Ветер, налетавший порывами с реки и несший с собой крупные снежинки, залеплявшие лицо, мешал говорить и слушать, так что Марина не слышала многих слов майора, а лишь догадывалась о них.
Они поднялись по лестнице на второй этаж, и Вербин позвонил в дверь. Долго ничего не было слышно, потом послышались шаги.
– Кто там?
– Откройте, Маргарита Васильевна, – сказал через дверь майор. – Вы меня помните, я был у вас несколько дней назад. Помните? Ну, журналист с радио.
После некоторой паузы старушка глухо ответила:
– Я не могу вам сейчас открыть. Больна, плохо себя чувствую. Потом приходите.
Отказ впустить в квартиру о чем-то говорил: Вербин ощутил знакомое по прежним временам чувство азарта. Еще раз пощупал кобуру под курткой: так, для пущей уверенности.
– Маргарита Васильевна, – бодро и громко проговорил он. – Нужно открыть сейчас. Это милиция, открывайте. Сами понимаете – упираться бессмысленно. Я не один, и мы просто сломаем дверь – она у вас хлипкая.

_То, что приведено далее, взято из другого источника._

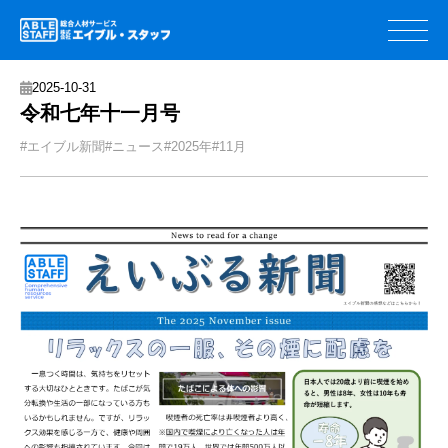
2025-10-31
令和七年十一月号
#エイブル新聞
#ニュース
#2025年
#11月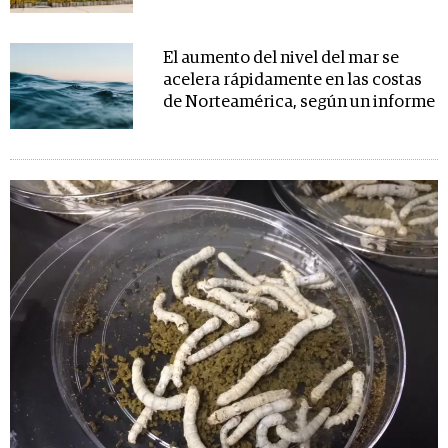
El aumento del nivel del mar se
acelera rápidamente en las costas
de Norteamérica, según un informe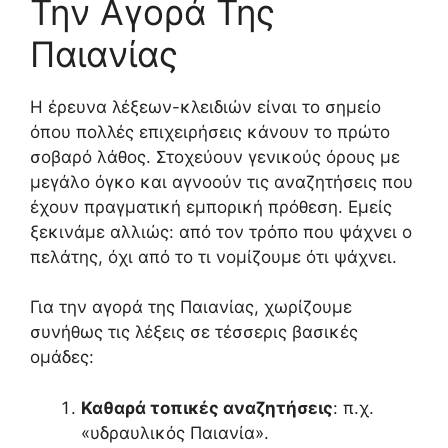
Την Αγορά Της
Παιανίας
Η έρευνα λέξεων-κλειδιών είναι το σημείο
όπου πολλές επιχειρήσεις κάνουν το πρώτο
σοβαρό λάθος. Στοχεύουν γενικούς όρους με
μεγάλο όγκο και αγνοούν τις αναζητήσεις που
έχουν πραγματική εμπορική πρόθεση. Εμείς
ξεκινάμε αλλιώς: από τον τρόπο που ψάχνει ο
πελάτης, όχι από το τι νομίζουμε ότι ψάχνει.
Για την αγορά της Παιανίας, χωρίζουμε
συνήθως τις λέξεις σε τέσσερις βασικές
ομάδες:
Καθαρά τοπικές αναζητήσεις
: π.χ.
«υδραυλικός Παιανία».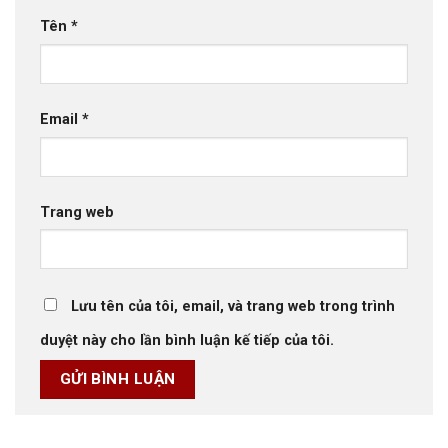
Tên
*
Email
*
Trang web
Lưu tên của tôi, email, và trang web trong trình
duyệt này cho lần bình luận kế tiếp của tôi.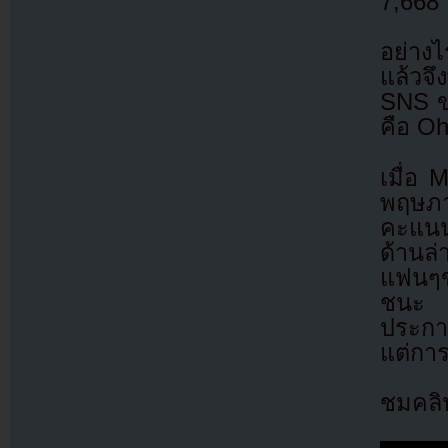
7,668 
อย่างไ
แล้วจ
SNS ขอ
คือ O
เมื่อ 
พฤษภา
คะแนนผ
ด้านล่
แฟนๆขอ
ชนะ แ
ประกา
แต่การไ
ชมคลิป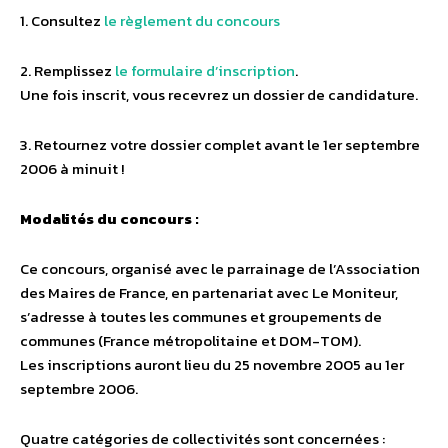
1. Consultez
le règlement du concours
2. Remplissez
le formulaire d’inscription
.
Une fois inscrit, vous recevrez un dossier de candidature.
3. Retournez votre dossier complet avant le 1er septembre
2006 à minuit !
Modalités du concours :
Ce concours, organisé avec le parrainage de l’Association
des Maires de France, en partenariat avec Le Moniteur,
s’adresse à toutes les communes et groupements de
communes (France métropolitaine et DOM-TOM).
Les inscriptions auront lieu du 25 novembre 2005 au 1er
septembre 2006.
Quatre catégories de collectivités sont concernées :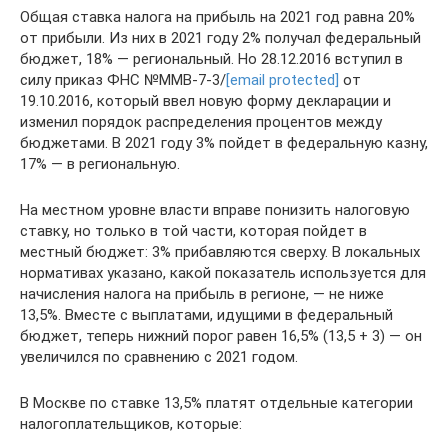
Общая ставка налога на прибыль на 2021 год равна 20%
от прибыли. Из них в 2021 году 2% получал федеральный
бюджет, 18% — региональный. Но 28.12.2016 вступил в
силу приказ ФНС №ММВ-7-3/
[email protected]
от
19.10.2016, который ввел новую форму декларации и
изменил порядок распределения процентов между
бюджетами. В 2021 году 3% пойдет в федеральную казну,
17% — в региональную.
На местном уровне власти вправе понизить налоговую
ставку, но только в той части, которая пойдет в
местный бюджет: 3% прибавляются сверху. В локальных
нормативах указано, какой показатель используется для
начисления налога на прибыль в регионе, — не ниже
13,5%. Вместе с выплатами, идущими в федеральный
бюджет, теперь нижний порог равен 16,5% (13,5 + 3) — он
увеличился по сравнению с 2021 годом.
В Москве по ставке 13,5% платят отдельные категории
налогоплательщиков, которые: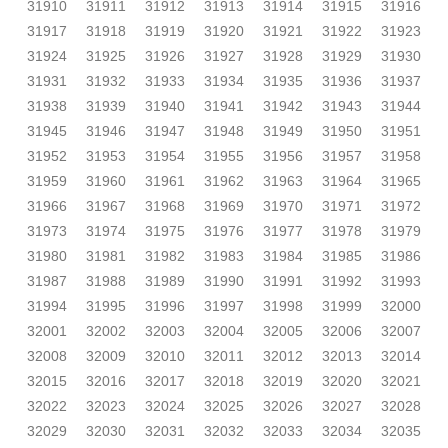
31910
31911
31912
31913
31914
31915
31916
31917
31918
31919
31920
31921
31922
31923
31924
31925
31926
31927
31928
31929
31930
31931
31932
31933
31934
31935
31936
31937
31938
31939
31940
31941
31942
31943
31944
31945
31946
31947
31948
31949
31950
31951
31952
31953
31954
31955
31956
31957
31958
31959
31960
31961
31962
31963
31964
31965
31966
31967
31968
31969
31970
31971
31972
31973
31974
31975
31976
31977
31978
31979
31980
31981
31982
31983
31984
31985
31986
31987
31988
31989
31990
31991
31992
31993
31994
31995
31996
31997
31998
31999
32000
32001
32002
32003
32004
32005
32006
32007
32008
32009
32010
32011
32012
32013
32014
32015
32016
32017
32018
32019
32020
32021
32022
32023
32024
32025
32026
32027
32028
32029
32030
32031
32032
32033
32034
32035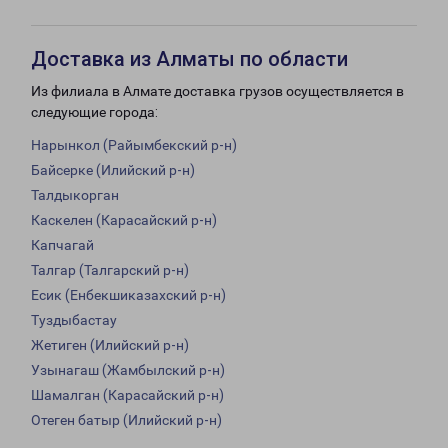
Доставка из Алматы по области
Из филиала в Алмате доставка грузов осуществляется в
следующие города:
Нарынкол (Райымбекский р-н)
Байсерке (Илийский р-н)
Талдыкорган
Каскелен (Карасайский р-н)
Капчагай
Талгар (Талгарский р-н)
Есик (Енбекшиказахский р-н)
Туздыбастау
Жетиген (Илийский р-н)
Узынагаш (Жамбылский р-н)
Шамалган (Карасайский р-н)
Отеген батыр (Илийский р-н)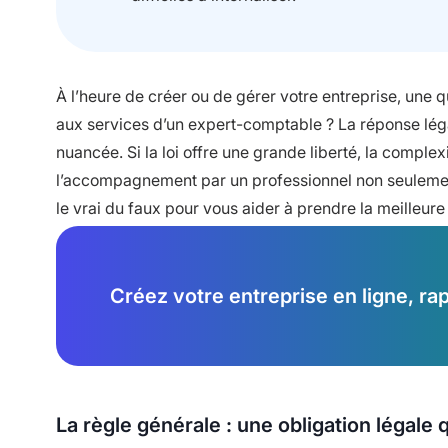
À l’heure de créer ou de gérer votre entreprise, une q
aux services d’un expert-comptable ? La réponse légale
nuancée. Si la loi offre une grande liberté, la comple
l’accompagnement par un professionnel non seulemen
le vrai du faux pour vous aider à prendre la meilleure 
Créez votre entreprise en ligne, r
La règle générale : une obligation légale 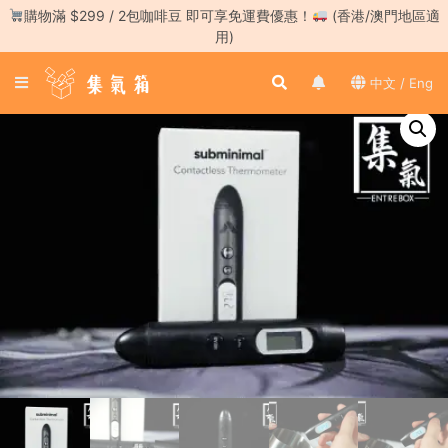
Skip
購物滿 $299 / 2包咖啡豆 即可享免運費優惠！
(香港/澳門地區適
to
用)
content
登
中文 / Eng
入
／
註
冊
咖
啡
豆
手
沖
工
具
濃
縮
咖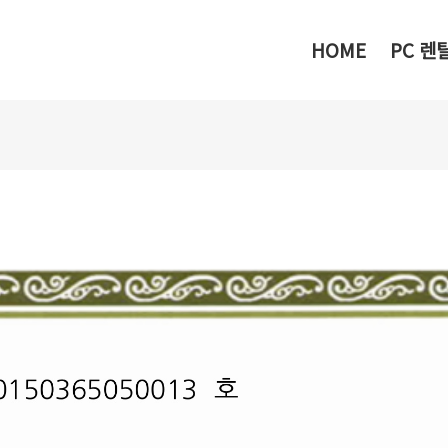
메뉴 건너뛰기
HOME
PC 렌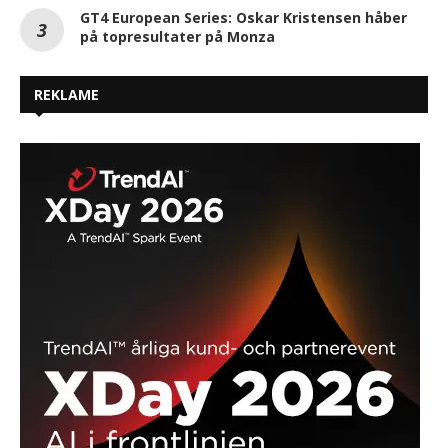
GT4 European Series: Oskar Kristensen håber
på topresultater på Monza
REKLAME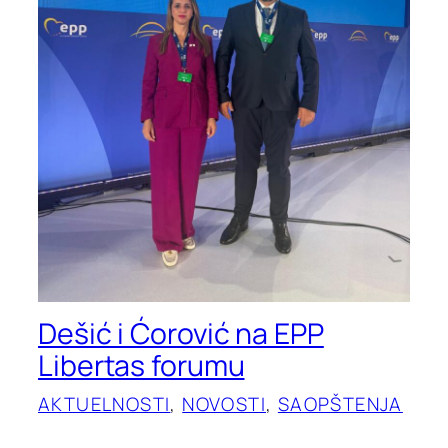
Dešić i Ćorović na EPP
Libertas forumu
AKTUELNOSTI
, 
NOVOSTI
, 
SAOPŠTENJA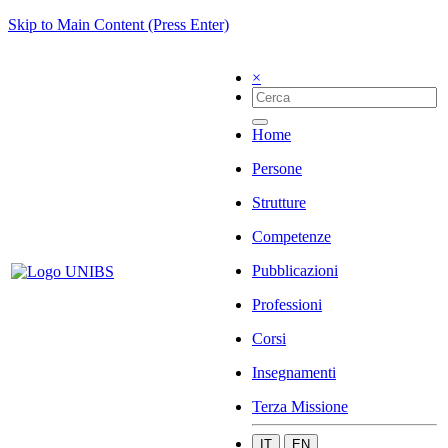
Skip to Main Content (Press Enter)
×
Home
Persone
Strutture
Competenze
Pubblicazioni
Professioni
Corsi
Insegnamenti
Terza Missione
IT
EN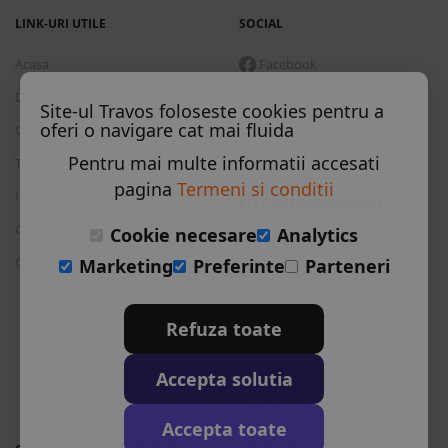
LINK-URI UTILE
SOCIAL
Acasa
Facebook
Despre noi
Twitter
Site-ul Travos foloseste cookies pentru a
oferi o navigare cat mai fluida
Contact
Instagram
Pentru mai multe informatii accesati
Termeni si conditii
Skype
pagina
Termeni si conditii
Intrebari frecvente
CELE MAI CAUTATE TARI
Cum functioneaza
Cookie necesare
Analytics
Vizitati Bulgaria
Cauta rezervare
Marketing
Preferinte
Parteneri
Vizitati Grecia
Vizitati Turcia
Refuza toate
Vizitati Italia
Accepta solutia
Vizitati Spania
Vizitati Croatia
Accepta toate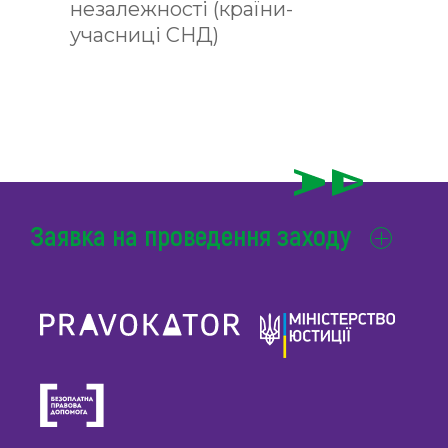
незалежності (країни-
учасниці СНД)
Заявка на проведення заходу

Дверь открылась, на пороге стояла Маргарита Васильевна, но сейчас Вербин едва узнал ее. Седые волосы, так аккуратно уложенные в их первую встречу, сейчас были распущены и висели по плечам. Морщины, ранее придававшие лицу некоторое благородство, теперь казались глубже и вместе с мятущимися нечистыми глазами производили совершенно обратное впечатление: лицо казалось порочным.
– Милиция? – дрожащими белыми губами переспросила старуха, и в голосе ее явственно услы-шалась враждебность. – А что вам надо?
– Позвольте войти, – решительно шагнул вперед Вербин, оттесняя хозяйку глубже в полутемную прихожую. – Мы с вами в прошлый раз не договорили о религии. Захотелось снова на ваш иконостас поглядеть – уж больно красиво. Вы ведь не возражаете? Заходи, Марина. Смотри, какая красота – вон там, в комнате.